Ruihan Zhang

Overview

This work addresses a fundamental challenge in trustworthy AI: how to guarantee that a neural network treats similar individuals fairly, regardless of their sensitive attributes.

Existing approaches either verify fairness after training — which is expensive and does not scale — or apply post-hoc corrections that offer no formal guarantee. We ask a different question:

Can we train a neural network such that individual fairness is guaranteed by construction, throughout the entire training process?

Motivation

Illustration of biased model output on sensitive attributes

Machine learning models increasingly drive high-stakes decisions in hiring, lending, healthcare, and law. When these models encode biases against sensitive attributes — such as race or gender — the consequences are severe and often invisible to those affected.

Individual fairness requires that similar individuals receive similar outcomes, regardless of their sensitive features. This is a stronger and more precise guarantee than group fairness, but it is also much harder to certify.

The standard approach is to train a model first and verify fairness afterwards. But verification requires exploring a large or infinite input space, and it provides no guarantee that the model will remain fair under further updates.
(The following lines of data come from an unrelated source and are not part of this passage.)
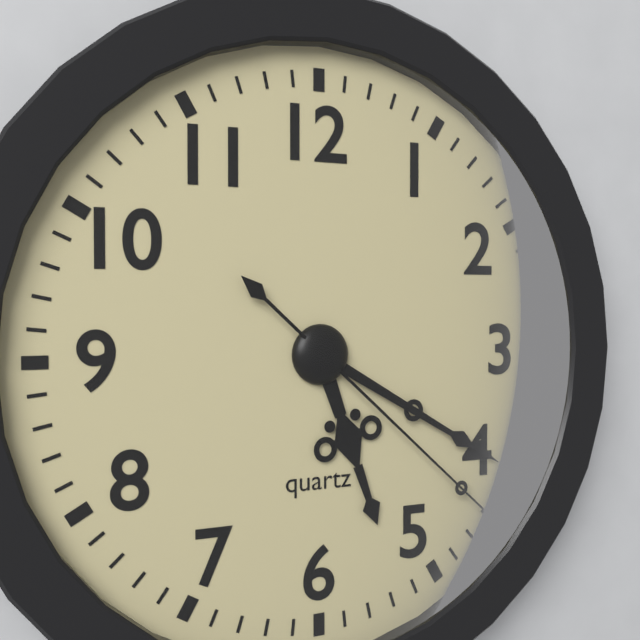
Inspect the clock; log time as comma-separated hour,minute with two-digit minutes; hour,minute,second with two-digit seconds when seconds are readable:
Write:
5,20,22
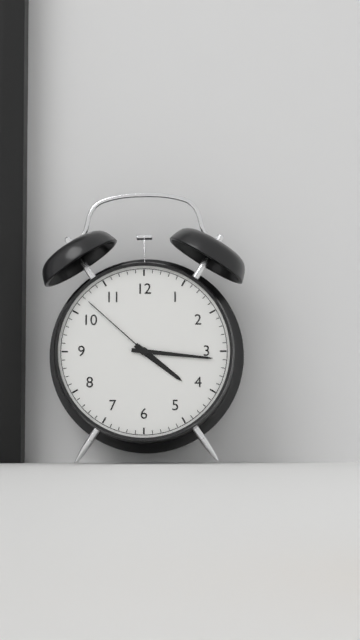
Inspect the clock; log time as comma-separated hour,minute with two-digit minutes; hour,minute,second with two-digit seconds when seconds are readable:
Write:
4,16,52
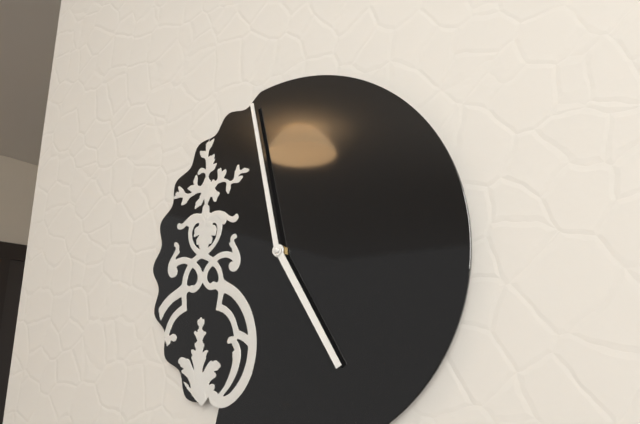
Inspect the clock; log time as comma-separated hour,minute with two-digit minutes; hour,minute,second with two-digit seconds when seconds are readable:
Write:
4,58
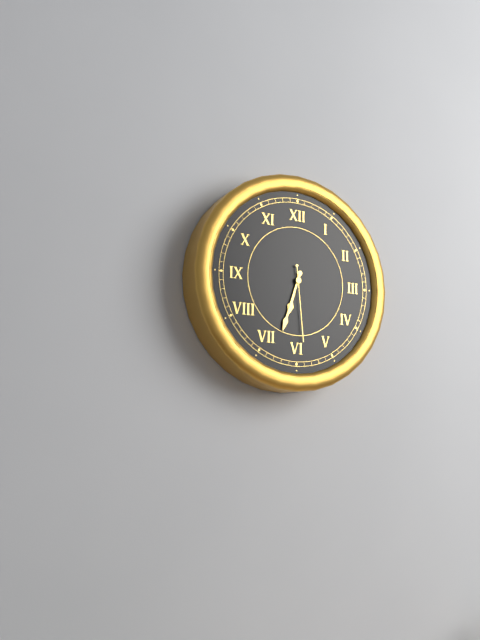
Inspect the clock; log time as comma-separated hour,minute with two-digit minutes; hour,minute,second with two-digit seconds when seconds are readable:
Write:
6,33,29
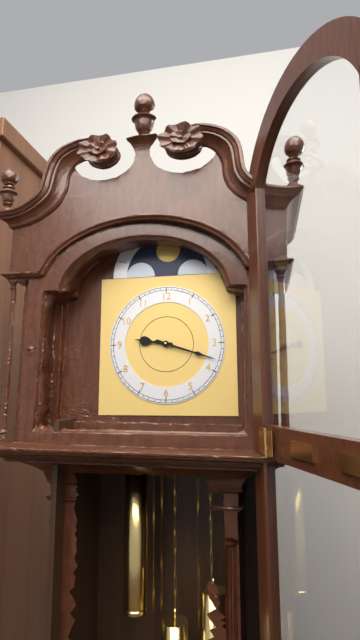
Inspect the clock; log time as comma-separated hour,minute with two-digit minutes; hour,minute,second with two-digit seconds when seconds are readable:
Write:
9,18
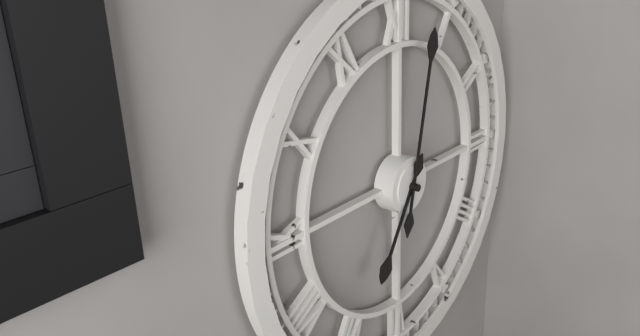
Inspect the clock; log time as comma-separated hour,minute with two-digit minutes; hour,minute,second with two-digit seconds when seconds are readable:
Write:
7,02
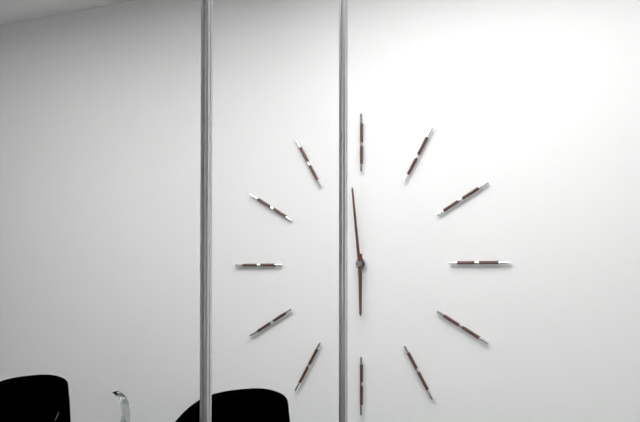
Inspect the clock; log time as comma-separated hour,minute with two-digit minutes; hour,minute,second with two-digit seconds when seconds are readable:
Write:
5,59
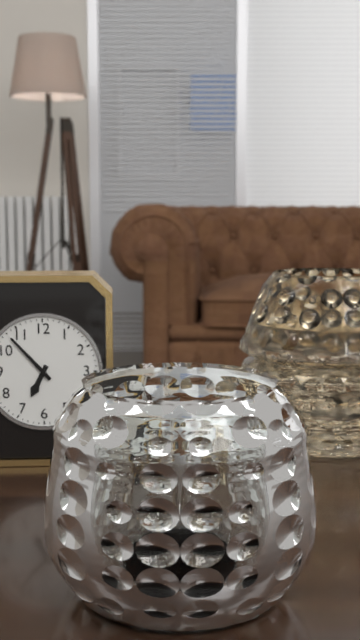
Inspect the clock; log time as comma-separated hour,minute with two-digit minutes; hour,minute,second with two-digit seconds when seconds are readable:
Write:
6,53
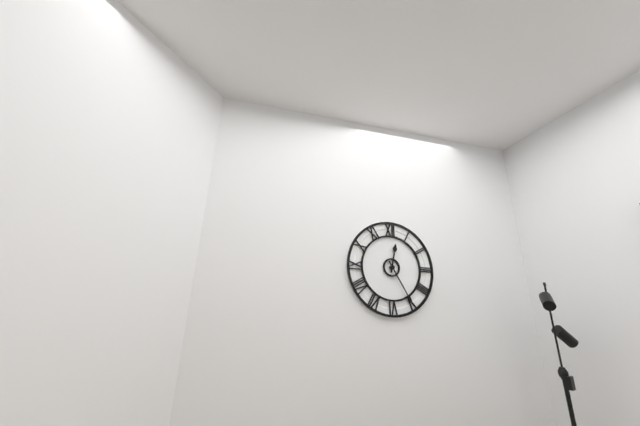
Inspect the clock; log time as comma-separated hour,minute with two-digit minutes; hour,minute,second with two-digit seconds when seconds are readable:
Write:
12,25
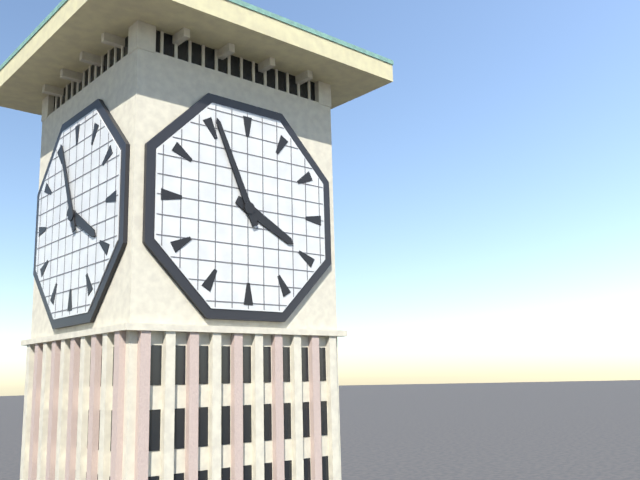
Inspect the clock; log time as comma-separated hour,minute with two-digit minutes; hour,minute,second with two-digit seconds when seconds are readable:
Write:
3,56
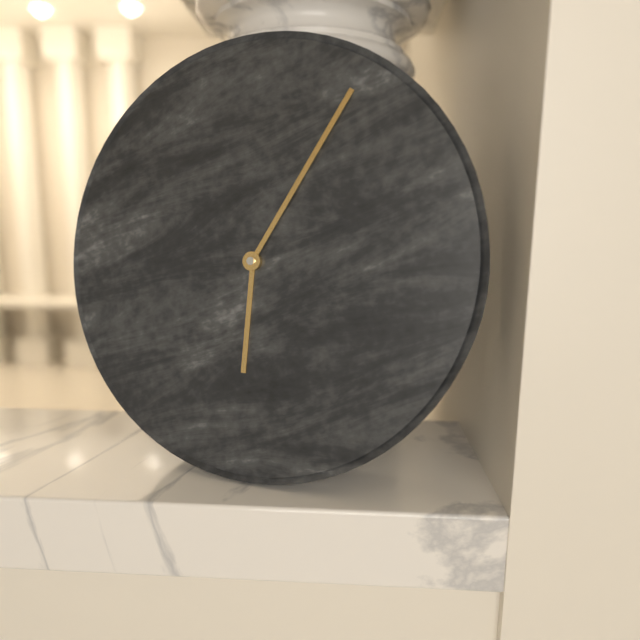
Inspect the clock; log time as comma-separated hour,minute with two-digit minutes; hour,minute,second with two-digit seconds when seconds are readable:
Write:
6,05
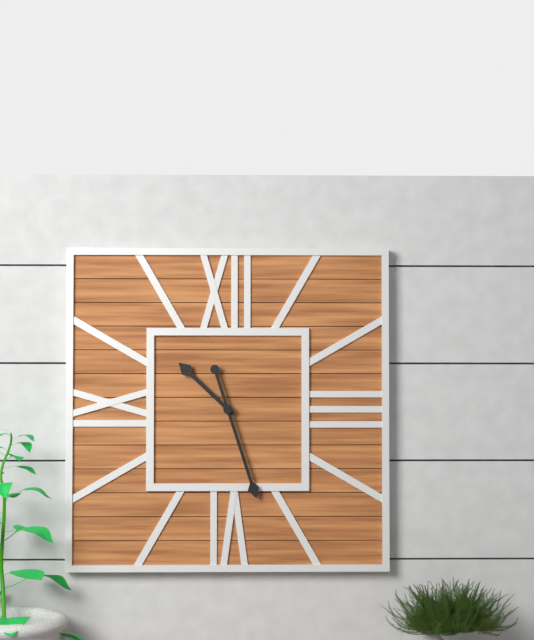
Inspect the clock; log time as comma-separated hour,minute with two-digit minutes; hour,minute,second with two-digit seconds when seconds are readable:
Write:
10,27
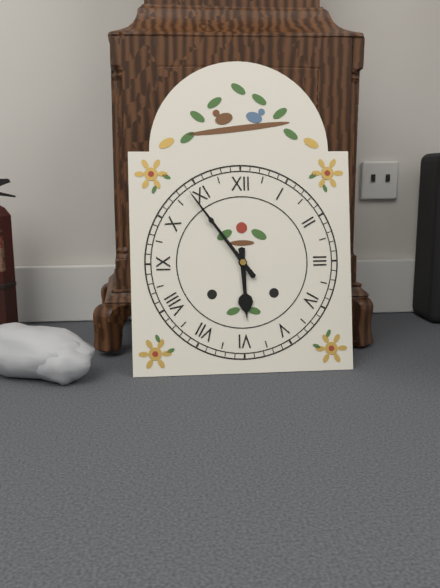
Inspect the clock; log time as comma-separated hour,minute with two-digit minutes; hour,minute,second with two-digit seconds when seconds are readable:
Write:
5,54
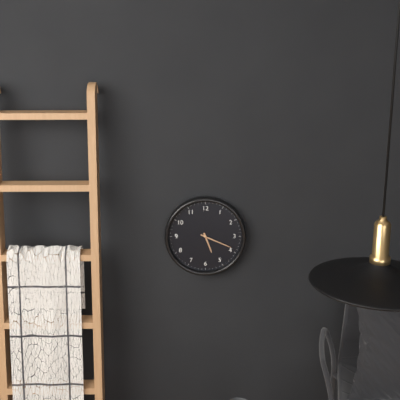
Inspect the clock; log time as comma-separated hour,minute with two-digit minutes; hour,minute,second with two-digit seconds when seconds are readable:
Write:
5,19
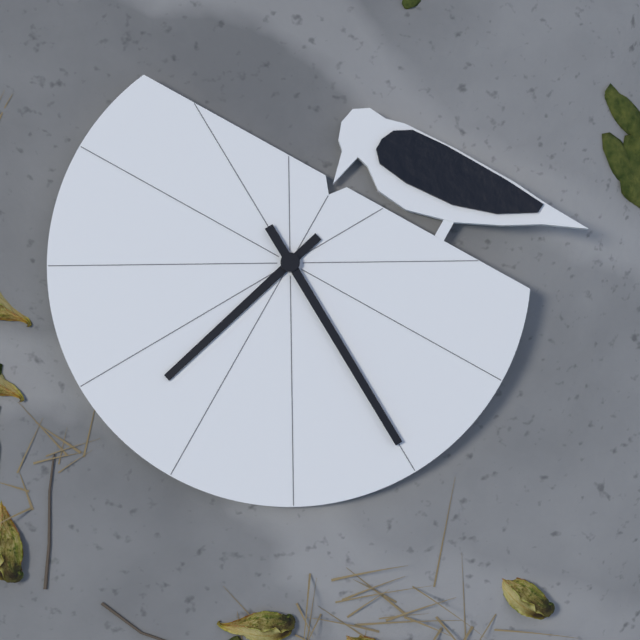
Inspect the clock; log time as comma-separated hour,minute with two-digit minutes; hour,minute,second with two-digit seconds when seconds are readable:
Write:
9,35
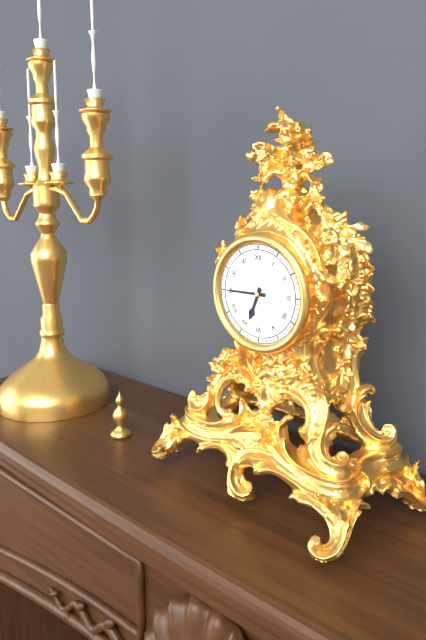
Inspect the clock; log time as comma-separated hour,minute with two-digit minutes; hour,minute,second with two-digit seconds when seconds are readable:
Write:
6,45
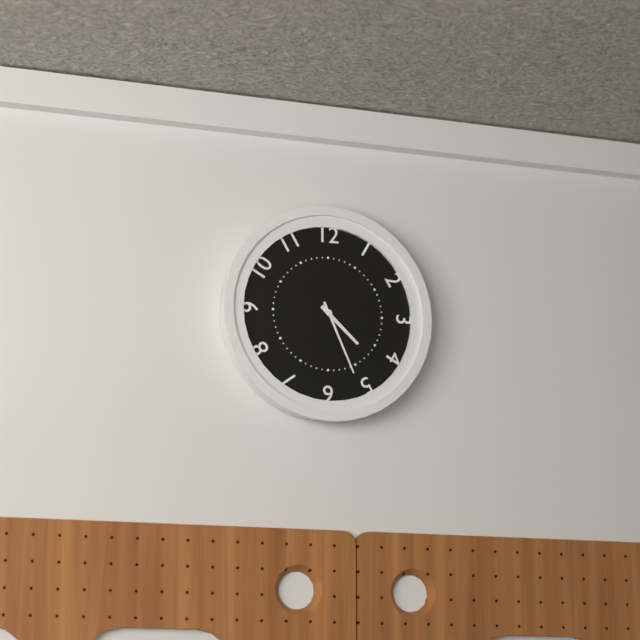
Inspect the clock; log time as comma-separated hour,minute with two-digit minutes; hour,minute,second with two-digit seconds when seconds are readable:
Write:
4,26
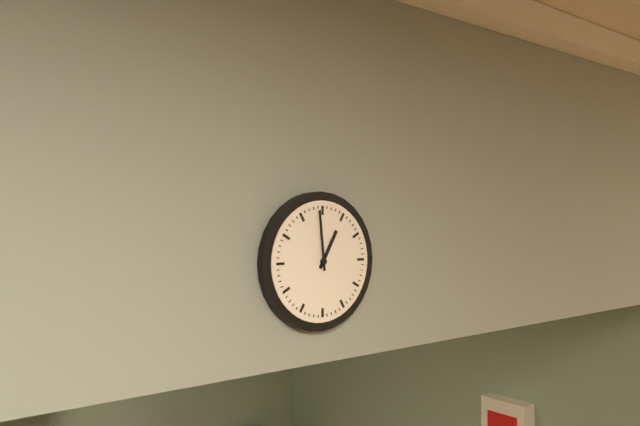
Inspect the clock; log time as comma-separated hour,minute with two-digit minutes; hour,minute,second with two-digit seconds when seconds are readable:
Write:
12,59
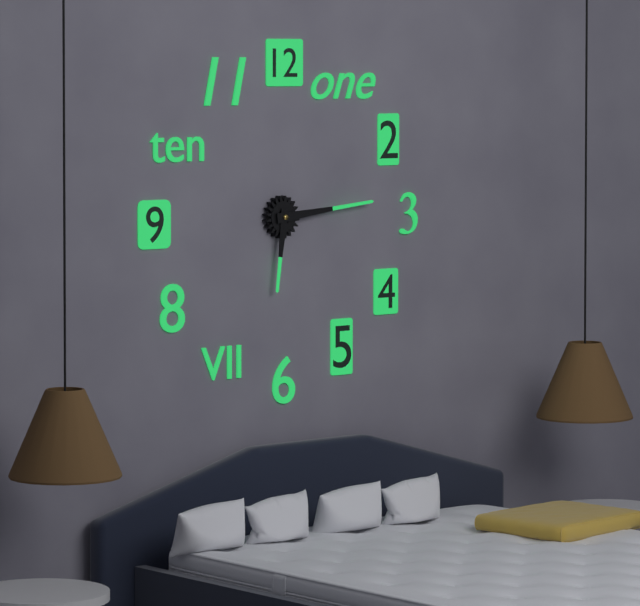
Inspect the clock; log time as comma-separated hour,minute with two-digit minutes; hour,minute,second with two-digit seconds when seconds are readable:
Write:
6,14
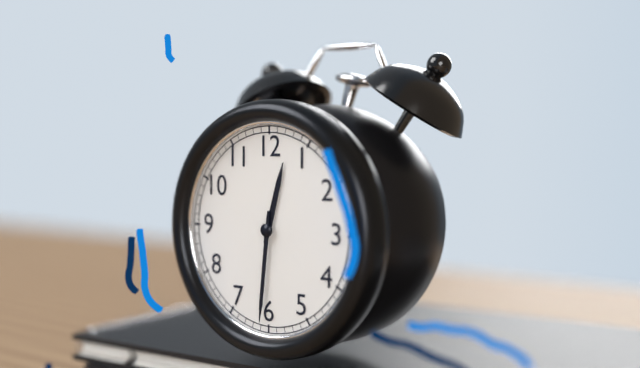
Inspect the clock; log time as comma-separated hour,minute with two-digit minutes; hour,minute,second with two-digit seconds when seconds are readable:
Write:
12,31
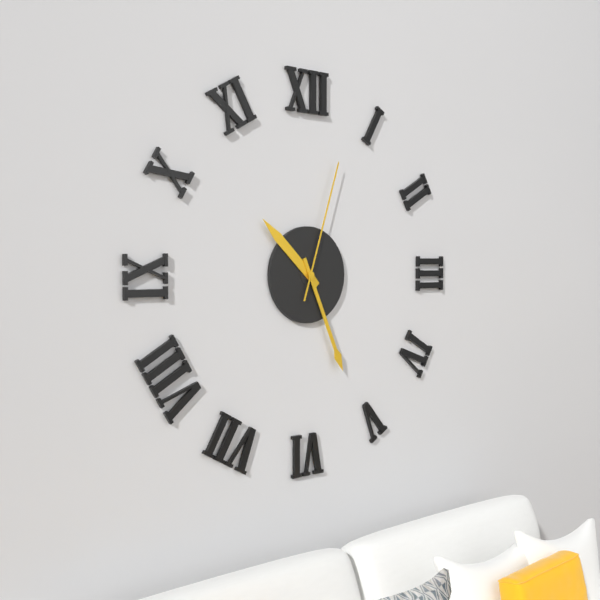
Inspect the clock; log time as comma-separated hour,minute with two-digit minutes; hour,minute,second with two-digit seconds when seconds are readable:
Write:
10,26,03
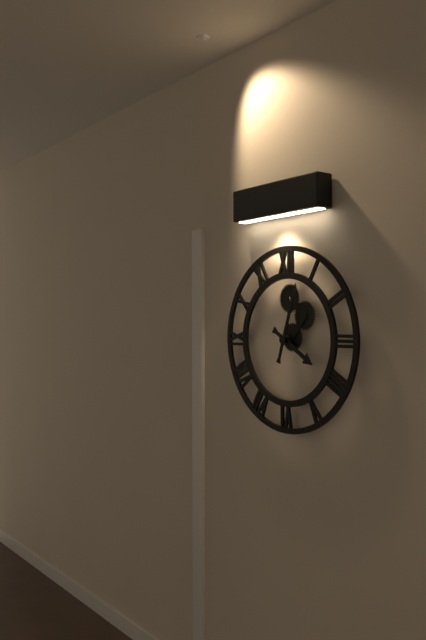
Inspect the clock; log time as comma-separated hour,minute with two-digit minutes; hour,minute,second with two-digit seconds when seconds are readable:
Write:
4,03
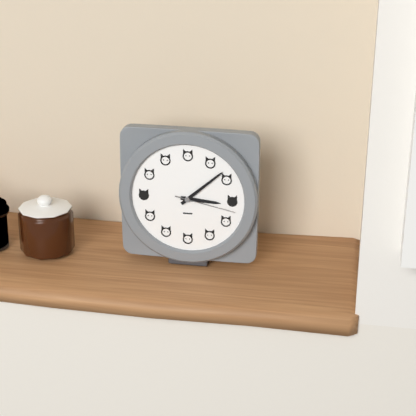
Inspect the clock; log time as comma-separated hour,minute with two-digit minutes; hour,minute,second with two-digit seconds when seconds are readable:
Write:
3,08,17
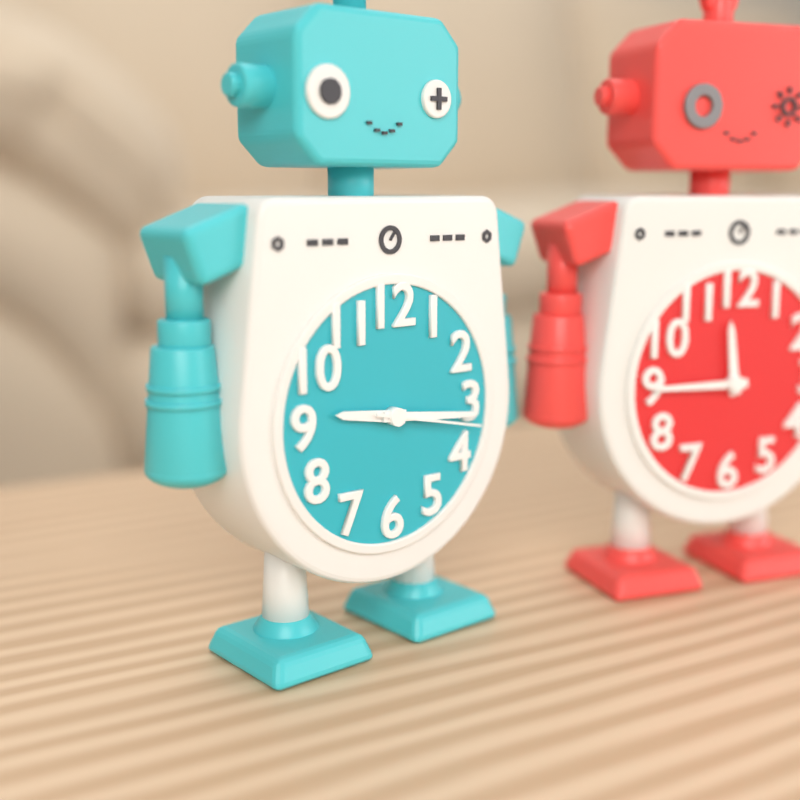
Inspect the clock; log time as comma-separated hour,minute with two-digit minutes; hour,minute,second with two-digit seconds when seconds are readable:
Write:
9,16,17
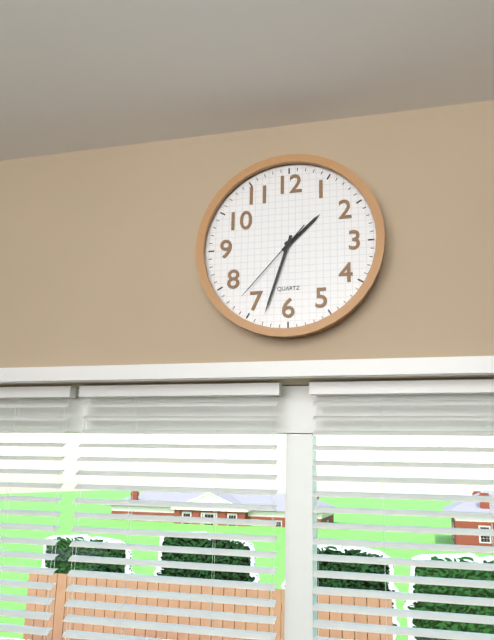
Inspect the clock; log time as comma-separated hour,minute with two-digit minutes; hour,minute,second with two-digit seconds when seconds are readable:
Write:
1,33,37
As Dijkstra noted:

Program testing can be used to show the presence of bugs, but never to show their absence.

The same applies to fairness: testing can reveal unfairness, but it cannot certify its absence.

Key Idea: Correct-By-Construction

Correct-by-construction principle: fair initialization plus fairness-preserving updates

Instead of verifying fairness after training, we embed it as an invariant throughout training.

The correct-by-construction principle has two components:

Fair initialization: start with a model that is provably fair, even if it has low utility.
Fairness-preserving updates: train using a procedure that guarantees fairness is maintained at every step.

If both conditions hold, the final model is certified fair — not because we checked it afterwards, but because it was never allowed to become unfair.

Approach

Our approach rests on three lemmas.

Lemma 1 — Fair initialization exists. There always exist parameter settings under which a neural network produces identical outputs for all sensitive attribute values. A simple strategy is near-zero random initialization, which satisfies this condition while remaining trainable.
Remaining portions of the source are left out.